Assigned task: Verbatim repeat, images excluded. Give each entry again as written.

[Given records Boundary: Start]

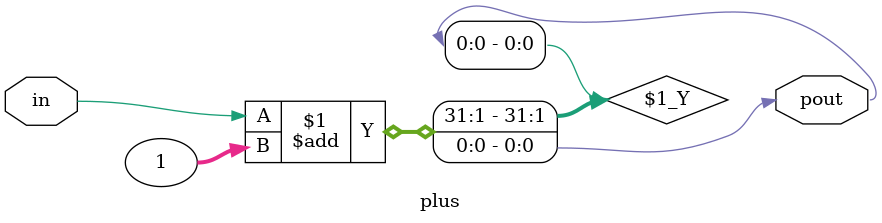
<source format=v>
module plus(
    input wire in,
    output wire pout
);
    assign pout = in + 1;
endmodule
</source>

[Given records Boundary: End]

Task solution:
<source format=v>
module plus(
    input wire in,
    output wire pout
);
    assign pout = in + 1;
endmodule
</source>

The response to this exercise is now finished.